§ **ACTIVITY**: All entries are to be quoted exactly; the images stay out of the copy.

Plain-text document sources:
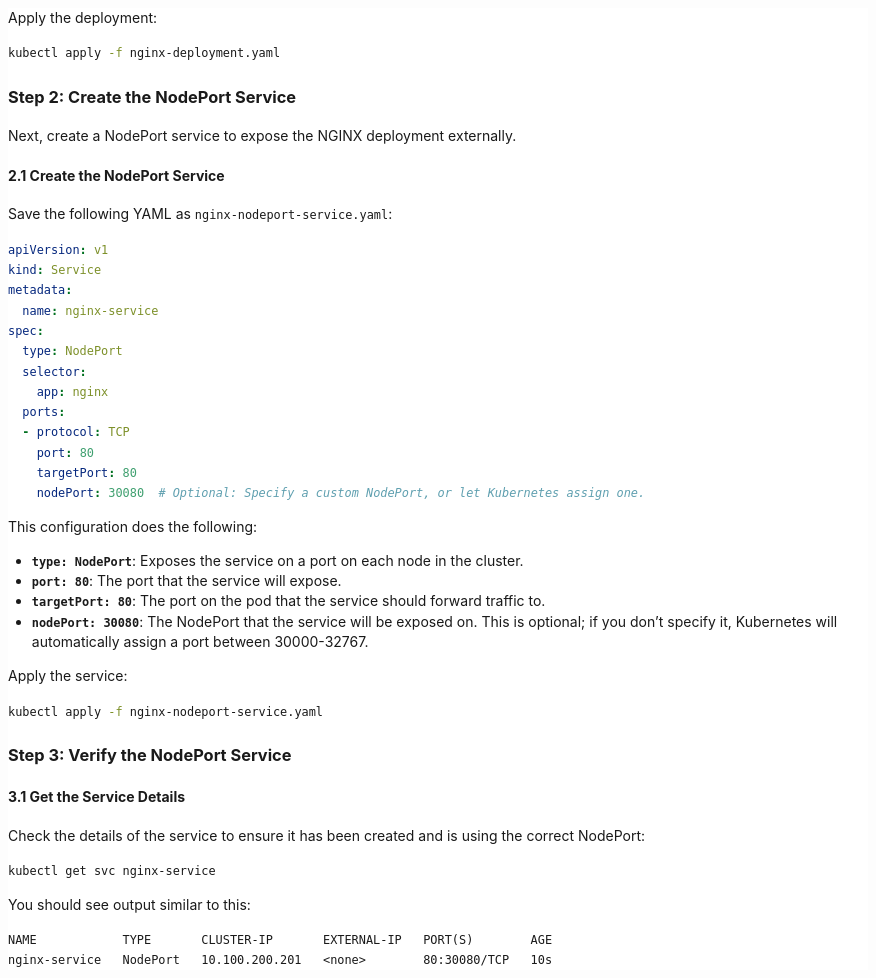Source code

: Apply the deployment:

```bash
kubectl apply -f nginx-deployment.yaml
```

### Step 2: Create the NodePort Service

Next, create a NodePort service to expose the NGINX deployment externally.

#### 2.1 Create the NodePort Service

Save the following YAML as `nginx-nodeport-service.yaml`:

```yaml
apiVersion: v1
kind: Service
metadata:
  name: nginx-service
spec:
  type: NodePort
  selector:
    app: nginx
  ports:
  - protocol: TCP
    port: 80
    targetPort: 80
    nodePort: 30080  # Optional: Specify a custom NodePort, or let Kubernetes assign one.
```

This configuration does the following:

- **`type: NodePort`**: Exposes the service on a port on each node in the cluster.
- **`port: 80`**: The port that the service will expose.
- **`targetPort: 80`**: The port on the pod that the service should forward traffic to.
- **`nodePort: 30080`**: The NodePort that the service will be exposed on. This is optional; if you don’t specify it, Kubernetes will automatically assign a port between 30000-32767.

Apply the service:

```bash
kubectl apply -f nginx-nodeport-service.yaml
```

### Step 3: Verify the NodePort Service

#### 3.1 Get the Service Details

Check the details of the service to ensure it has been created and is using the correct NodePort:

```bash
kubectl get svc nginx-service
```

You should see output similar to this:

```
NAME            TYPE       CLUSTER-IP       EXTERNAL-IP   PORT(S)        AGE
nginx-service   NodePort   10.100.200.201   <none>        80:30080/TCP   10s
```
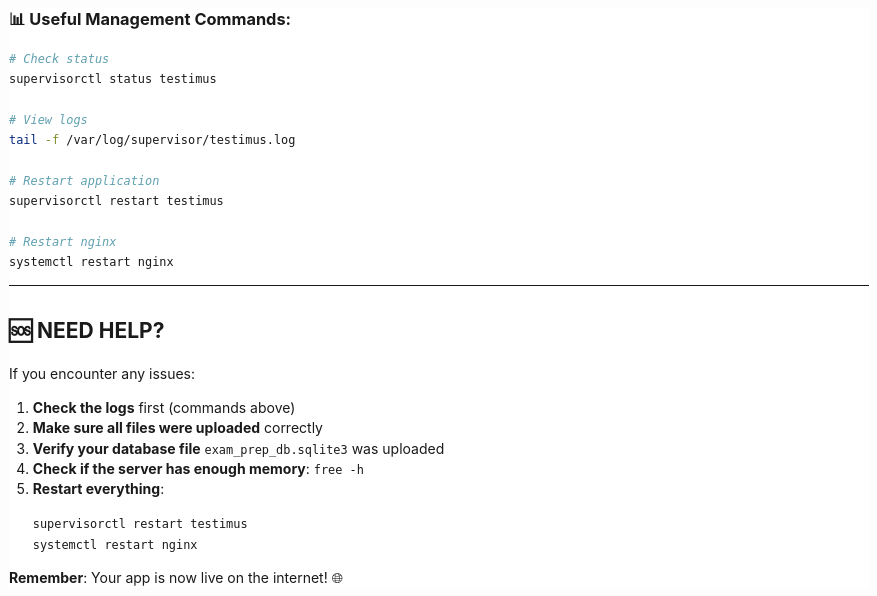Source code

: ### 📊 Useful Management Commands:
```bash
# Check status
supervisorctl status testimus

# View logs
tail -f /var/log/supervisor/testimus.log

# Restart application
supervisorctl restart testimus

# Restart nginx
systemctl restart nginx
```

---

## 🆘 NEED HELP?

If you encounter any issues:

1. **Check the logs** first (commands above)
2. **Make sure all files were uploaded** correctly
3. **Verify your database file** `exam_prep_db.sqlite3` was uploaded
4. **Check if the server has enough memory**: `free -h`
5. **Restart everything**: 
   ```bash
   supervisorctl restart testimus
   systemctl restart nginx
   ```

**Remember**: Your app is now live on the internet! 🌐 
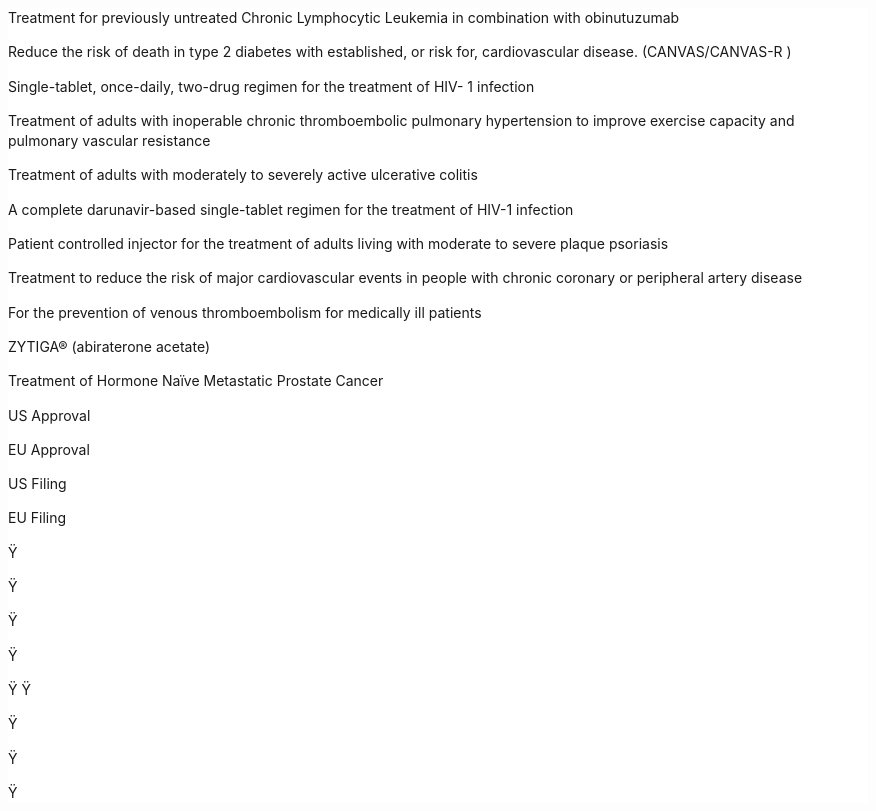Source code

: Treatment for previously untreated Chronic Lymphocytic Leukemia
in combination with obinutuzumab

Reduce the risk of death in type 2 diabetes with established, or risk
for, cardiovascular disease. (CANVAS/CANVAS-R )

Single-tablet, once-daily, two-drug regimen for the treatment of HIV-
1 infection

Treatment of adults with inoperable chronic thromboembolic
pulmonary hypertension to improve exercise capacity and pulmonary
vascular resistance

Treatment of adults with moderately to severely active ulcerative
colitis

A complete darunavir-based single-tablet regimen for the treatment of
HIV-1 infection

Patient controlled injector for the treatment of adults living with
moderate to severe plaque psoriasis

Treatment to reduce the risk of major cardiovascular events in people
with chronic coronary or peripheral artery disease

For the prevention of venous thromboembolism for medically ill
patients

ZYTIGA®  (abiraterone acetate)

Treatment of Hormone Naïve Metastatic Prostate Cancer

US
Approval

EU
Approval

US
Filing

EU
Filing

Ÿ

Ÿ

Ÿ

Ÿ

Ÿ
Ÿ

Ÿ

Ÿ

Ÿ
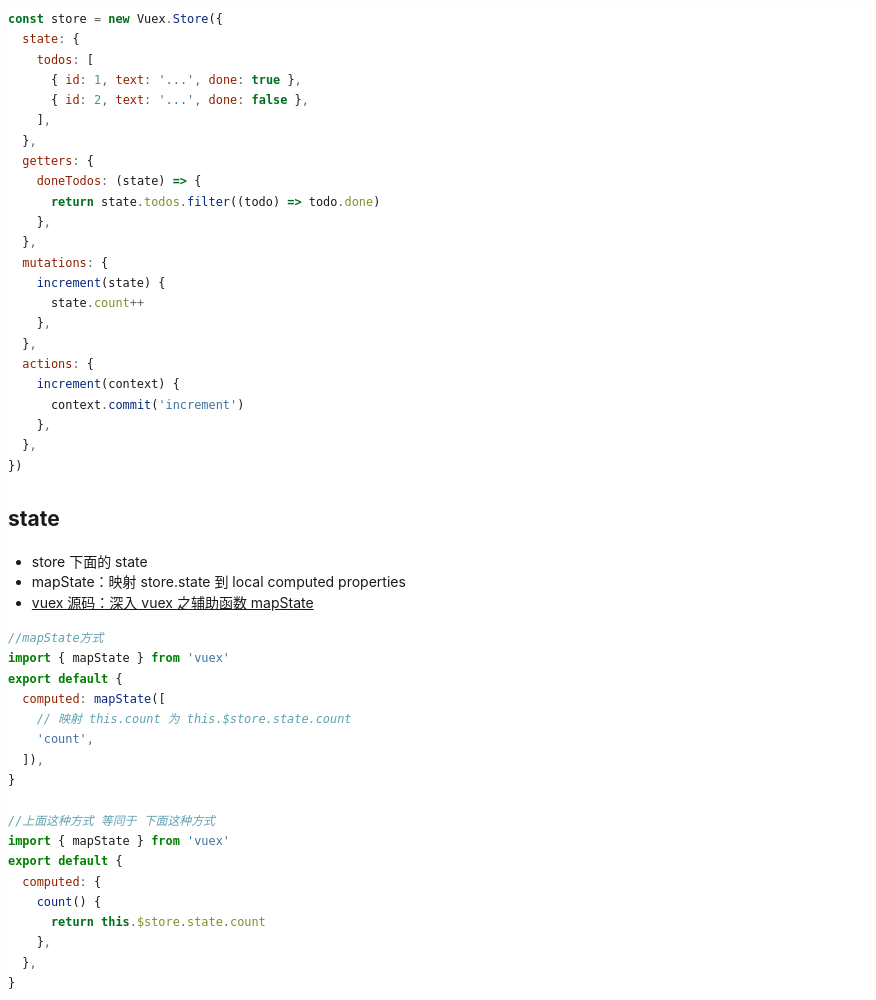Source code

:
 ```js
const store = new Vuex.Store({
  state: {
    todos: [
      { id: 1, text: '...', done: true },
      { id: 2, text: '...', done: false },
    ],
  },
  getters: {
    doneTodos: (state) => {
      return state.todos.filter((todo) => todo.done)
    },
  },
  mutations: {
    increment(state) {
      state.count++
    },
  },
  actions: {
    increment(context) {
      context.commit('increment')
    },
  },
})
```

## state

- store 下面的 state
- mapState：映射 store.state 到 local computed properties
- [vuex 源码：深入 vuex 之辅助函数 mapState](https://juejin.im/post/5ae433ab518825671a6388d5)

```js
//mapState方式
import { mapState } from 'vuex'
export default {
  computed: mapState([
    // 映射 this.count 为 this.$store.state.count
    'count',
  ]),
}

//上面这种方式 等同于 下面这种方式
import { mapState } from 'vuex'
export default {
  computed: {
    count() {
      return this.$store.state.count
    },
  },
}
```

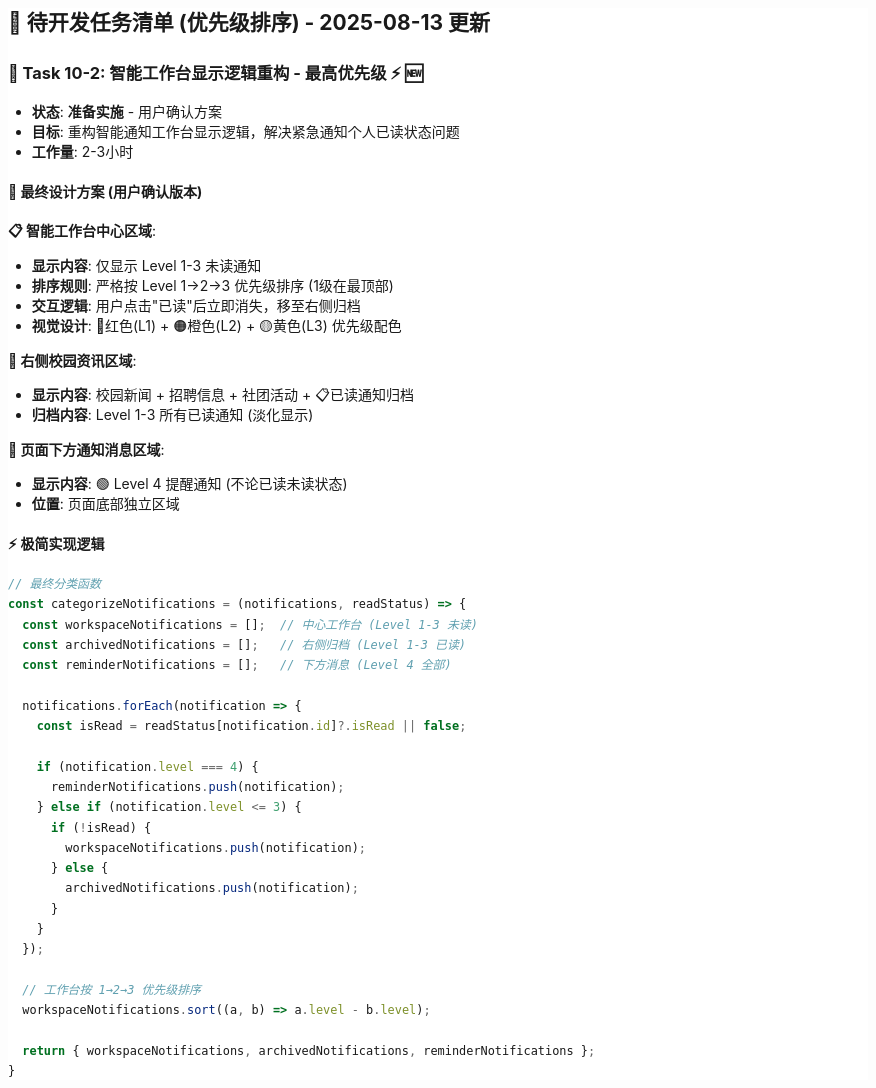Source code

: 
## 📅 **待开发任务清单** (优先级排序) - **2025-08-13 更新**

### **🎯 Task 10-2: 智能工作台显示逻辑重构** - **最高优先级** ⚡ 🆕
- **状态**: **准备实施** - 用户确认方案
- **目标**: 重构智能通知工作台显示逻辑，解决紧急通知个人已读状态问题
- **工作量**: 2-3小时

#### **🎨 最终设计方案** (用户确认版本)

**📋 智能工作台中心区域**:
- **显示内容**: 仅显示 Level 1-3 未读通知
- **排序规则**: 严格按 Level 1→2→3 优先级排序 (1级在最顶部)
- **交互逻辑**: 用户点击"已读"后立即消失，移至右侧归档
- **视觉设计**: 🚨红色(L1) + 🟠橙色(L2) + 🟡黄色(L3) 优先级配色

**📰 右侧校园资讯区域**:
- **显示内容**: 校园新闻 + 招聘信息 + 社团活动 + 📋已读通知归档
- **归档内容**: Level 1-3 所有已读通知 (淡化显示)

**💬 页面下方通知消息区域**:
- **显示内容**: 🟢 Level 4 提醒通知 (不论已读未读状态)
- **位置**: 页面底部独立区域

#### **⚡ 极简实现逻辑**
```javascript
// 最终分类函数
const categorizeNotifications = (notifications, readStatus) => {
  const workspaceNotifications = [];  // 中心工作台 (Level 1-3 未读)
  const archivedNotifications = [];   // 右侧归档 (Level 1-3 已读)  
  const reminderNotifications = [];   // 下方消息 (Level 4 全部)

  notifications.forEach(notification => {
    const isRead = readStatus[notification.id]?.isRead || false;
    
    if (notification.level === 4) {
      reminderNotifications.push(notification);
    } else if (notification.level <= 3) {
      if (!isRead) {
        workspaceNotifications.push(notification);
      } else {
        archivedNotifications.push(notification);
      }
    }
  });

  // 工作台按 1→2→3 优先级排序
  workspaceNotifications.sort((a, b) => a.level - b.level);
  
  return { workspaceNotifications, archivedNotifications, reminderNotifications };
}
```
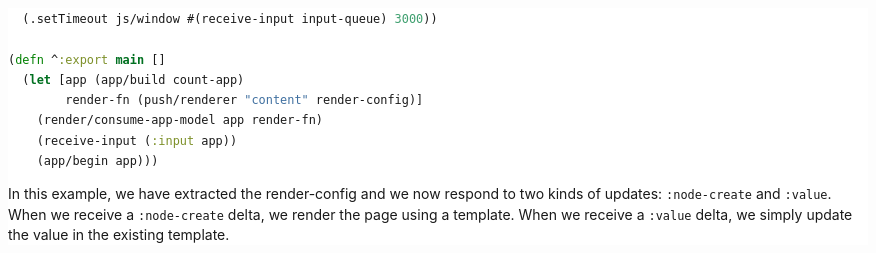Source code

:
 ```clojure
  (.setTimeout js/window #(receive-input input-queue) 3000))

(defn ^:export main []
  (let [app (app/build count-app)
        render-fn (push/renderer "content" render-config)]
    (render/consume-app-model app render-fn)
    (receive-input (:input app))
    (app/begin app)))

```

In this example, we have extracted the render-config and we now
respond to two kinds of updates: `:node-create` and `:value`. When we
receive a `:node-create` delta, we render the page using a
template. When we receive a `:value` delta, we simply update the value
in the existing template.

§ **EXERCISE ANSWER**:
Source code

: Apply the deployment:

```bash
kubectl apply -f nginx-deployment.yaml
```

### Step 2: Create the NodePort Service

Next, create a NodePort service to expose the NGINX deployment externally.

#### 2.1 Create the NodePort Service

Save the following YAML as `nginx-nodeport-service.yaml`:

```yaml
apiVersion: v1
kind: Service
metadata:
  name: nginx-service
spec:
  type: NodePort
  selector:
    app: nginx
  ports:
  - protocol: TCP
    port: 80
    targetPort: 80
    nodePort: 30080  # Optional: Specify a custom NodePort, or let Kubernetes assign one.
```

This configuration does the following:

- **`type: NodePort`**: Exposes the service on a port on each node in the cluster.
- **`port: 80`**: The port that the service will expose.
- **`targetPort: 80`**: The port on the pod that the service should forward traffic to.
- **`nodePort: 30080`**: The NodePort that the service will be exposed on. This is optional; if you don’t specify it, Kubernetes will automatically assign a port between 30000-32767.

Apply the service:

```bash
kubectl apply -f nginx-nodeport-service.yaml
```

### Step 3: Verify the NodePort Service

#### 3.1 Get the Service Details

Check the details of the service to ensure it has been created and is using the correct NodePort:

```bash
kubectl get svc nginx-service
```

You should see output similar to this:

```
NAME            TYPE       CLUSTER-IP       EXTERNAL-IP   PORT(S)        AGE
nginx-service   NodePort   10.100.200.201   <none>        80:30080/TCP   10s
```
Source code

: ### 📊 Useful Management Commands:
```bash
# Check status
supervisorctl status testimus

# View logs
tail -f /var/log/supervisor/testimus.log

# Restart application
supervisorctl restart testimus

# Restart nginx
systemctl restart nginx
```

---

## 🆘 NEED HELP?

If you encounter any issues:

1. **Check the logs** first (commands above)
2. **Make sure all files were uploaded** correctly
3. **Verify your database file** `exam_prep_db.sqlite3` was uploaded
4. **Check if the server has enough memory**: `free -h`
5. **Restart everything**: 
   ```bash
   supervisorctl restart testimus
   systemctl restart nginx
   ```

**Remember**: Your app is now live on the internet! 🌐 
Source code

: Treatment for previously untreated Chronic Lymphocytic Leukemia
in combination with obinutuzumab

Reduce the risk of death in type 2 diabetes with established, or risk
for, cardiovascular disease. (CANVAS/CANVAS-R )

Single-tablet, once-daily, two-drug regimen for the treatment of HIV-
1 infection

Treatment of adults with inoperable chronic thromboembolic
pulmonary hypertension to improve exercise capacity and pulmonary
vascular resistance

Treatment of adults with moderately to severely active ulcerative
colitis

A complete darunavir-based single-tablet regimen for the treatment of
HIV-1 infection

Patient controlled injector for the treatment of adults living with
moderate to severe plaque psoriasis

Treatment to reduce the risk of major cardiovascular events in people
with chronic coronary or peripheral artery disease

For the prevention of venous thromboembolism for medically ill
patients

ZYTIGA®  (abiraterone acetate)

Treatment of Hormone Naïve Metastatic Prostate Cancer

US
Approval

EU
Approval

US
Filing

EU
Filing

Ÿ

Ÿ

Ÿ

Ÿ

Ÿ
Ÿ

Ÿ

Ÿ

Ÿ
Source code

:
 ```js
const store = new Vuex.Store({
  state: {
    todos: [
      { id: 1, text: '...', done: true },
      { id: 2, text: '...', done: false },
    ],
  },
  getters: {
    doneTodos: (state) => {
      return state.todos.filter((todo) => todo.done)
    },
  },
  mutations: {
    increment(state) {
      state.count++
    },
  },
  actions: {
    increment(context) {
      context.commit('increment')
    },
  },
})
```

## state

- store 下面的 state
- mapState：映射 store.state 到 local computed properties
- [vuex 源码：深入 vuex 之辅助函数 mapState](https://juejin.im/post/5ae433ab518825671a6388d5)

```js
//mapState方式
import { mapState } from 'vuex'
export default {
  computed: mapState([
    // 映射 this.count 为 this.$store.state.count
    'count',
  ]),
}

//上面这种方式 等同于 下面这种方式
import { mapState } from 'vuex'
export default {
  computed: {
    count() {
      return this.$store.state.count
    },
  },
}
```

Source code

: 
## 📅 **待开发任务清单** (优先级排序) - **2025-08-13 更新**

### **🎯 Task 10-2: 智能工作台显示逻辑重构** - **最高优先级** ⚡ 🆕
- **状态**: **准备实施** - 用户确认方案
- **目标**: 重构智能通知工作台显示逻辑，解决紧急通知个人已读状态问题
- **工作量**: 2-3小时

#### **🎨 最终设计方案** (用户确认版本)

**📋 智能工作台中心区域**:
- **显示内容**: 仅显示 Level 1-3 未读通知
- **排序规则**: 严格按 Level 1→2→3 优先级排序 (1级在最顶部)
- **交互逻辑**: 用户点击"已读"后立即消失，移至右侧归档
- **视觉设计**: 🚨红色(L1) + 🟠橙色(L2) + 🟡黄色(L3) 优先级配色

**📰 右侧校园资讯区域**:
- **显示内容**: 校园新闻 + 招聘信息 + 社团活动 + 📋已读通知归档
- **归档内容**: Level 1-3 所有已读通知 (淡化显示)

**💬 页面下方通知消息区域**:
- **显示内容**: 🟢 Level 4 提醒通知 (不论已读未读状态)
- **位置**: 页面底部独立区域

#### **⚡ 极简实现逻辑**
```javascript
// 最终分类函数
const categorizeNotifications = (notifications, readStatus) => {
  const workspaceNotifications = [];  // 中心工作台 (Level 1-3 未读)
  const archivedNotifications = [];   // 右侧归档 (Level 1-3 已读)  
  const reminderNotifications = [];   // 下方消息 (Level 4 全部)

  notifications.forEach(notification => {
    const isRead = readStatus[notification.id]?.isRead || false;
    
    if (notification.level === 4) {
      reminderNotifications.push(notification);
    } else if (notification.level <= 3) {
      if (!isRead) {
        workspaceNotifications.push(notification);
      } else {
        archivedNotifications.push(notification);
      }
    }
  });

  // 工作台按 1→2→3 优先级排序
  workspaceNotifications.sort((a, b) => a.level - b.level);
  
  return { workspaceNotifications, archivedNotifications, reminderNotifications };
}
```
Source code

:
 ```clojure
  (.setTimeout js/window #(receive-input input-queue) 3000))

(defn ^:export main []
  (let [app (app/build count-app)
        render-fn (push/renderer "content" render-config)]
    (render/consume-app-model app render-fn)
    (receive-input (:input app))
    (app/begin app)))

```

In this example, we have extracted the render-config and we now
respond to two kinds of updates: `:node-create` and `:value`. When we
receive a `:node-create` delta, we render the page using a
template. When we receive a `:value` delta, we simply update the value
in the existing template.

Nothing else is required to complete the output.